At least if we re-anonymize we get to keep the current display format, which conversions can use to say "actually take this anonymous string as type x, convert to data value, then back to a an anonymous string of type y"
Seems like no real downsides from a comprehension point of view.
===
Struct scans will be very challenging. Imagine scanning for {float} {float} {float}, ie XYZ coordinates as a struct. You can't just serialize to bytes and scan for them, due to floating point tolerance. Even worse, if you did X > 2000, Y < 500, Z > 0, this necessitates per-field handling.
Our existing architecture is quite flexible, but this definitely requires a special scanner implementation, and it is highly unlikely to benefit from any of the rules engine optimizations.
This is a highly descriptive
Branch: pr/android
The android build should be made functional again. Note that unlike the main gui build, this must run in IPC mode with a privileged shell rather than standalone.
This was once fully functional for querying processes, but this was using Slint for the GUI, and we have since moved to egui.
This will require a bit of a revival.
Branch: pr/tui
Needs a full implementation of a TUI that behaves as similar to the GUI as possible where it makes sense, and perhaps like a CLI in other ways.
Branch: pr/scan-commands
We are on , and should better organize the commands that we fire.

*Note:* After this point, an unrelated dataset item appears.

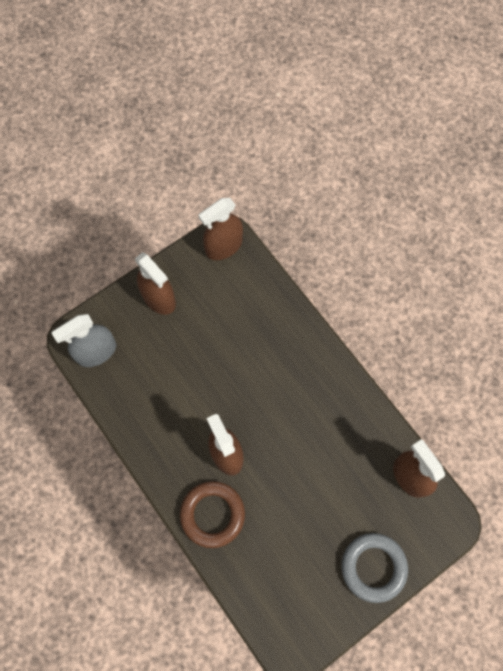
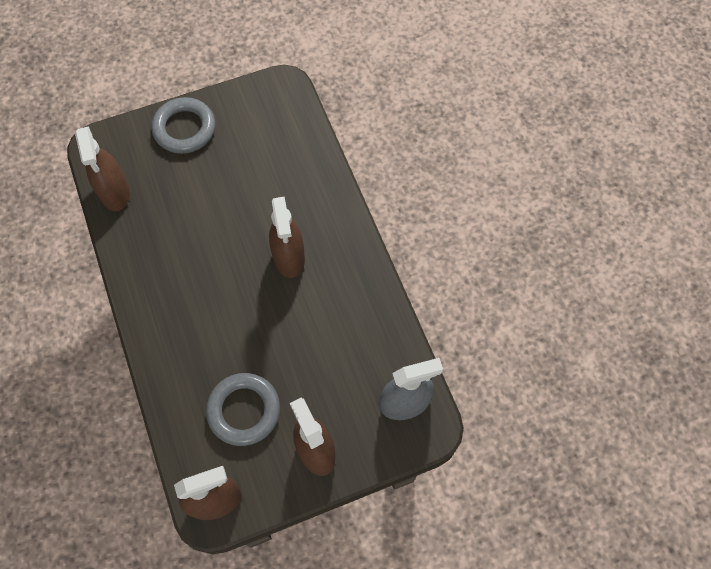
camera: 165 degrees left, 5 degrees down
brown ring [180,481,245,548] -> none
none -> grey ring [206,373,280,446]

First, we have improperly organized scanning as a scan command.
There should be scan (element scan) and pscan (pointer scan). These are not related. It is unclear at this point in time whether struct scans are abstracted under element scans, but if it makes sense to decouple this should be done as well.
In a CLI, it would actually be ideal for scan commands to be blocking (ie the response includes the results rather than a task handle), where as a TUI/GUI would prefer the task handle with progress updates for showing a progress bar, to free up the user to do other things. Maybe this can be a default arg?
Branch: pr/engine-event-hooks
When the engine emits events, it would be nice for listeners and plugins to hook into these.
Branch: pr/registry-synchronization
Currently, there is a global singleton of the registry that exists for both the unprivileged side, and the privileged side. In a standalone build, this is the same registry, with only one instance.
This is not a system that makes sense for a long term plugin based approach. Ideally, plugins could register new things to the registries, and then this would be synchronized with the unprivileged GUI.
This needs to be done such that the GUI can make snap decisions without chatty traffic to the privileged side.
Very challenging task.
Branch: pr/conversion-testing
The conversions in the squalr-api should probably have a dedicated test suite.
Additionally, conversions should be architecturally audited for robustness.
Branch: pr/pointer-scanning
Pointer scans need to be implemented. The actual algorithm is too complex for an agent, as this is on the cutting edge of knowledge, but the APIs can be made, and it can be co-authored with an agent.
Branch: pr/release-test
We need to orchestrate a full attempt at a v1.0.0 release to see how the process goes.